Prior to joining the Department of Energy, Dr. Orr was the Keleen and Carlton Beal Professor Emeritus in the Department of Energy Resources Engineering at Stanford University. He joined Stanford in 1985.  He served as the founding director of the Precourt Institute for Energy at Stanford University from 2009 to 2013.  He was the founding director of the Stanford Global Climate and Energy Project from 2002 to 2008, and he served as Dean of the School of Earth Sciences at Stanford from 1994 to 2002.  He was head of the miscible flooding section at the New Mexico Petroleum Recovery Research Center, New Mexico Institute of Mining and Technology from 1978 to 1985, a research engineer at the Shell Development Company Bellaire Research Center from 1976 to 1978, and assistant to the director, Office of Federal Activities, U.S. Environmental Protection Agency from 1970 to 1972. He holds a Ph.D. from the University of Minnesota and a B.S. from Stanford University, both in Chemical Engineering.
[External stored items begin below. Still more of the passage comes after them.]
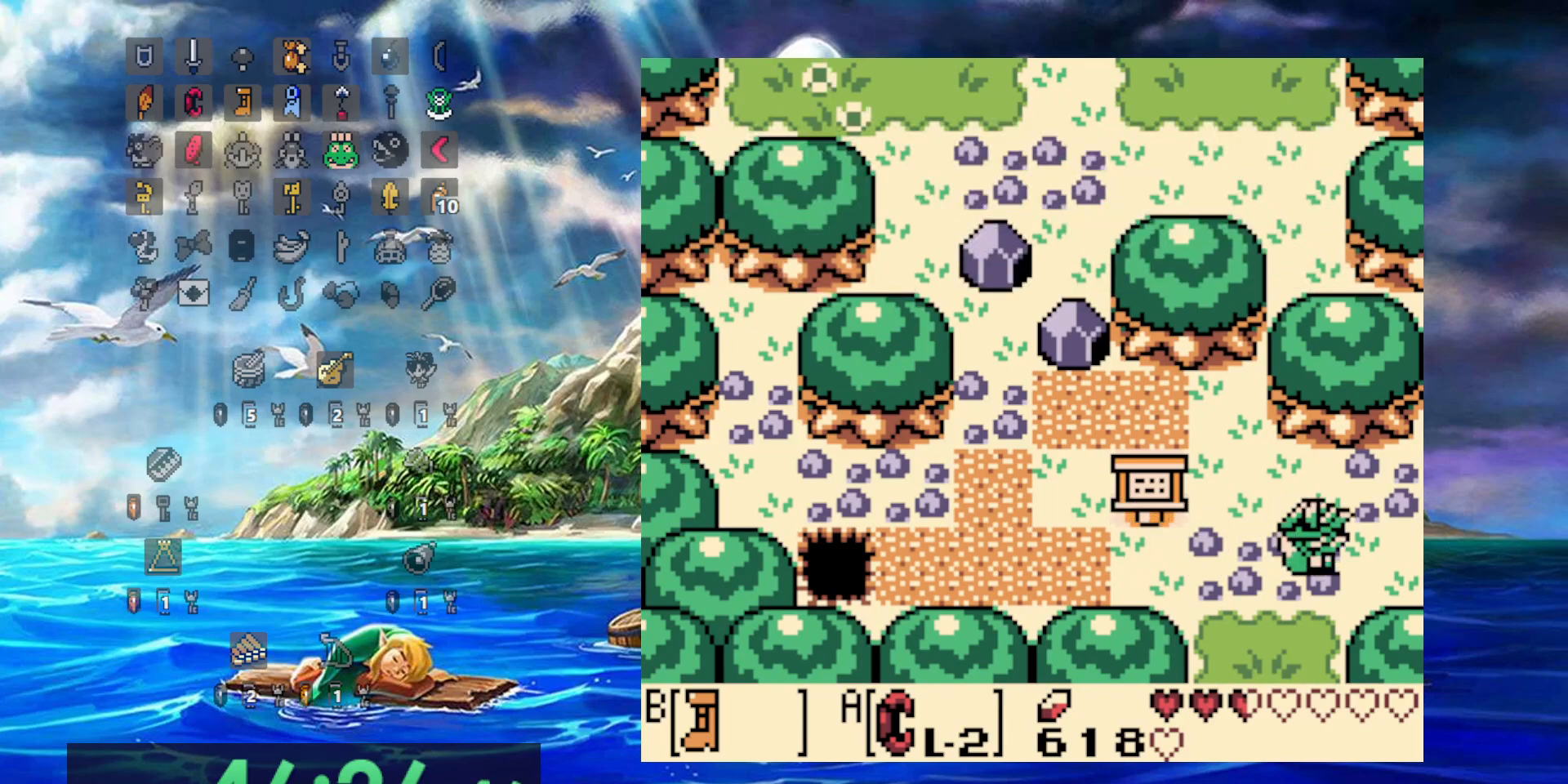
{"dt_ms": 500, "buttons": ["DPAD_RIGHT"], "events": []}
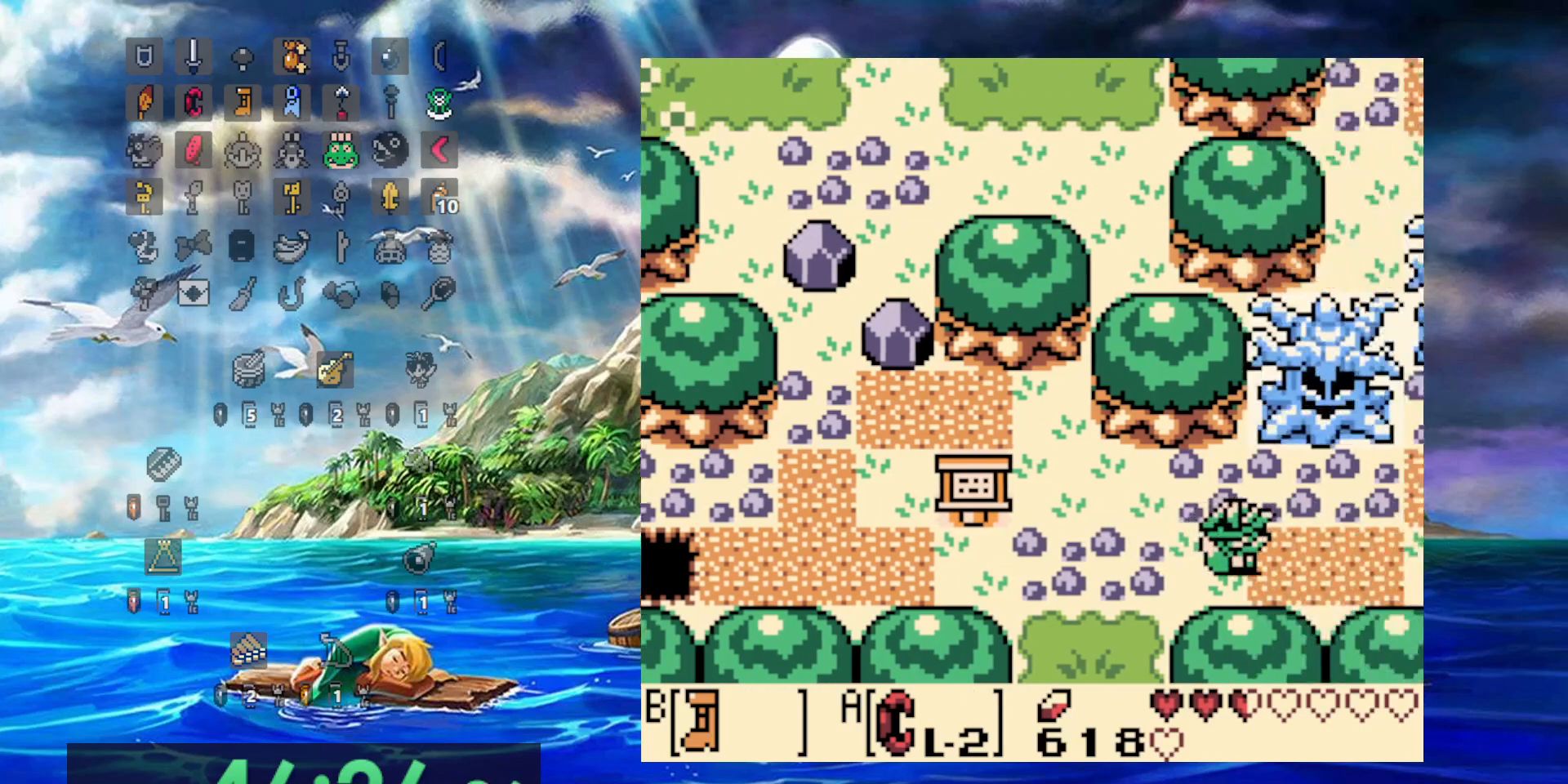
{"dt_ms": 500, "buttons": ["DPAD_RIGHT"], "events": []}
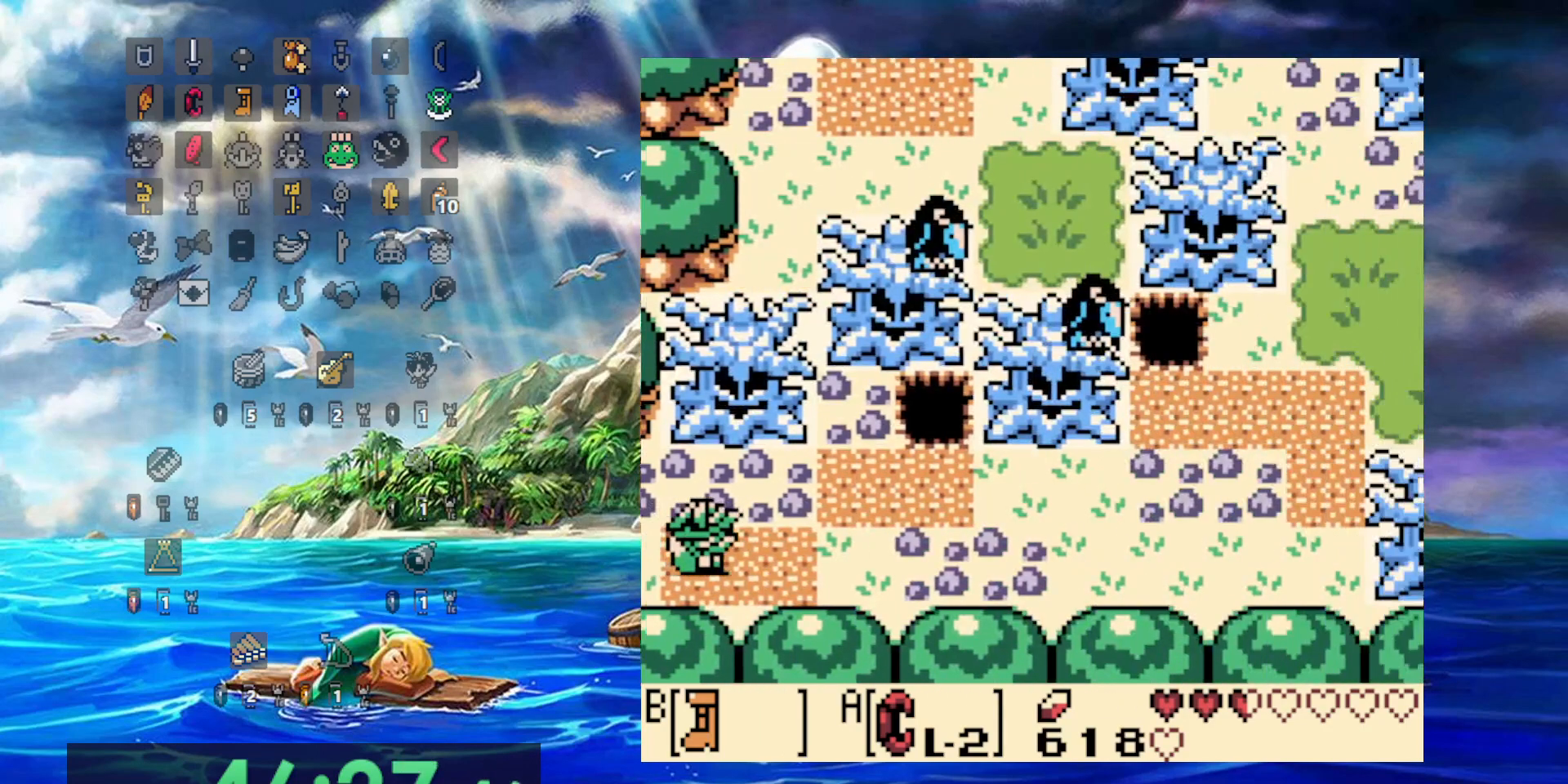
{"dt_ms": 500, "buttons": ["B", "DPAD_RIGHT"], "events": [[317, "B", "down"]]}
Dr. Orr is also a member of the National Academy of Engineering.  He served as a member of the Board of Directors of the Monterey Bay Aquarium Research Institute from 1987 to 2014, and was a member of the Board of Trustees of the David and Lucile Packard Foundation from 1999 to 2008, for which he has also chaired the Science Advisory Panel for the Packard Fellowships in Science and Engineering from 1988 to 2014.  He served as a member of the 2008/09 National Research Council Committee on America’s Energy Future.

Bellaire Research Center from 1976 to 1978, and assistant to the director, Office of Federal Activities, U.S. Environmental Protection Agency from 1970 to 1972. He holds a Ph.D. from the University of Minnesota and a B.S. from Stanford University, both in Chemical Engineering.
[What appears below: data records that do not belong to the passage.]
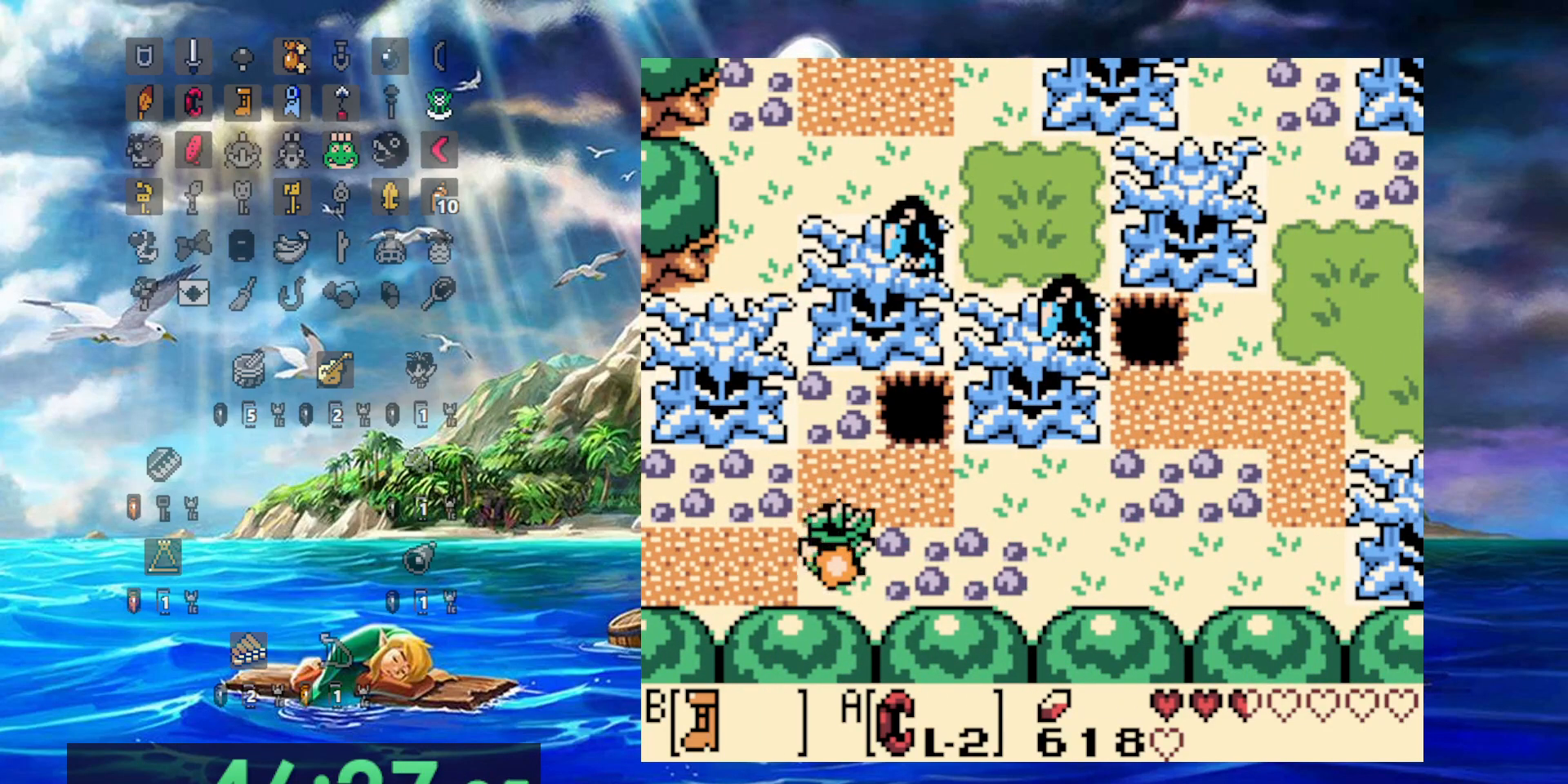
{"dt_ms": 500, "buttons": ["B", "DPAD_RIGHT"], "events": []}
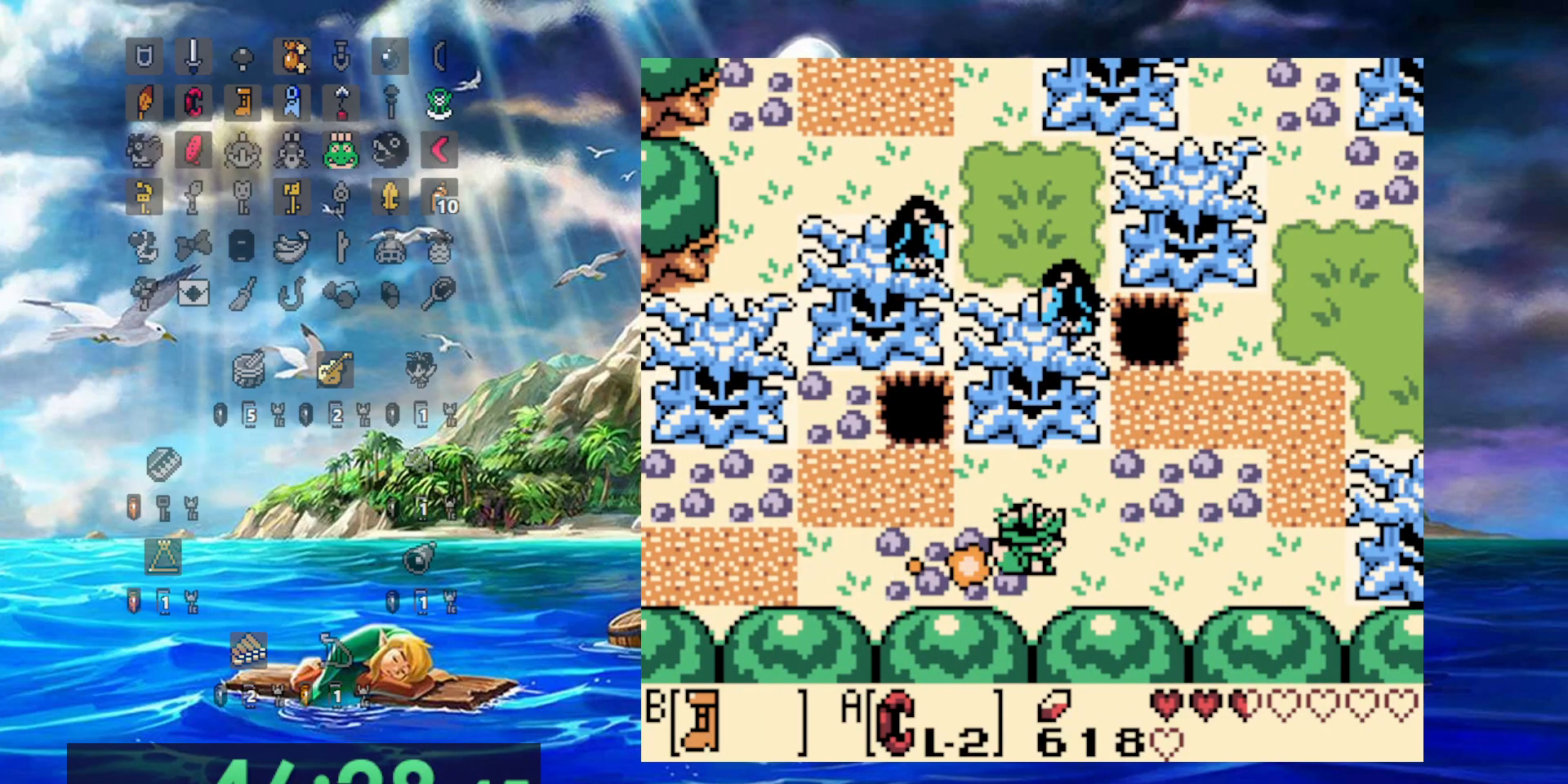
{"dt_ms": 500, "buttons": ["B"], "events": [[450, "DPAD_RIGHT", "up"]]}
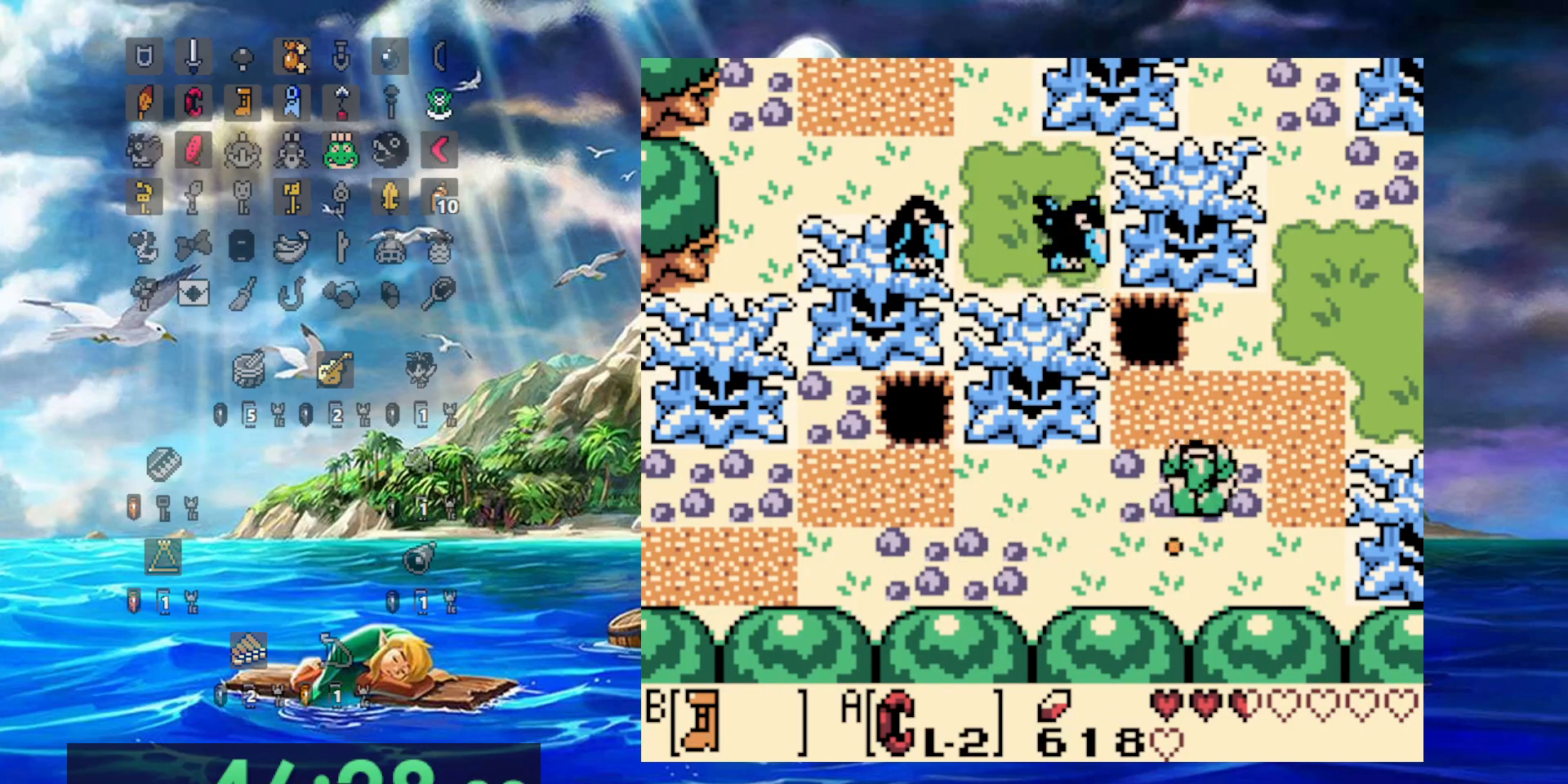
{"dt_ms": 500, "buttons": ["B", "DPAD_RIGHT"], "events": [[150, "DPAD_RIGHT", "down"]]}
Dr. Orr is also a member of the National Academy of Engineering.  He served as a member of the Board of Directors of the Monterey Bay Aquarium Research Institute from 1987 to 2014, and was a member of the Board of Trustees of the David and Lucile Packard Foundation from 1999 to 2008, for which he has also chaired the Science Advisory Panel for the Packard Fellowships in Science and Engineering from 1988 to 2014.  He served as a member of the 2008/09 National Research Council Committee on America’s Energy Future.
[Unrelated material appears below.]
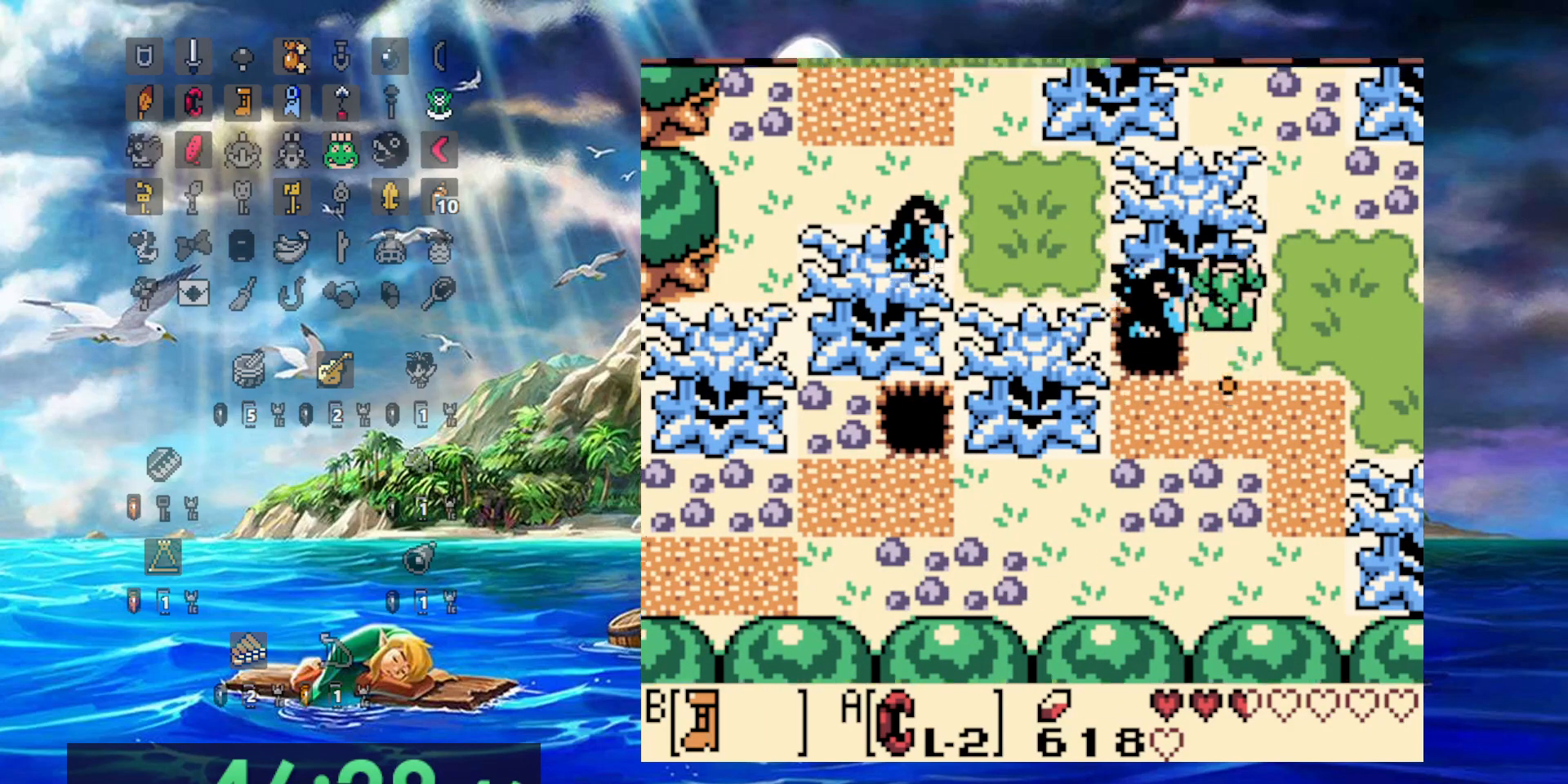
{"dt_ms": 500, "buttons": ["DPAD_RIGHT"], "events": [[33, "B", "up"]]}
Robert S. Schechter Lecture, University of Texas at Austin, August 23, 2018, Dr. Lynn Orr, Stanford University

Abstract

The Global Energy Transition

Energy is the lifeblood of modern societies.  Energy services are woven throughout the fabric of modern life, rural or urban, in the developed world.  Inhabitants of developing countries who do not yet have full access to abundant, clean, and low cost energy have every reason to expect and will benefit dramatically from full access to energy services that the developed world takes for granted.  A successful nation’s future energy system will provide energy security, economic security, and health and environmental security.  Economies based on diversified, secure, efficient, abundant, cost-effective, and clean energy supplies will lead international economic competition. The key challenge is to meet those broad goals with energy technologies that are clean, deployable at large scale, and fully cost competitive. 

Technology improvements in production of oil and gas, and a resulting transition away from coal as the primary fuel  for electric power generation, deep reductions in the cost of technologies like solar and wind, increasing energy efficiency, and efforts to modernize the transmission and distribution of electric power, including deployment of energy storage, are reshaping the energy landscape for the United States and the world.  Recent progress has been impressive, but there is much more to be done.  This presentation reviews examines options for meeting those challenges, outlines the need for additional energy innovation, and explores research and development pathways that offer important opportunities for continued progress toward those goals.  The important roles of engineers and scientists who understand the opportunities and complexities of the Earth’s subsurface and it’s contributions to clean energy systems will be highlighted.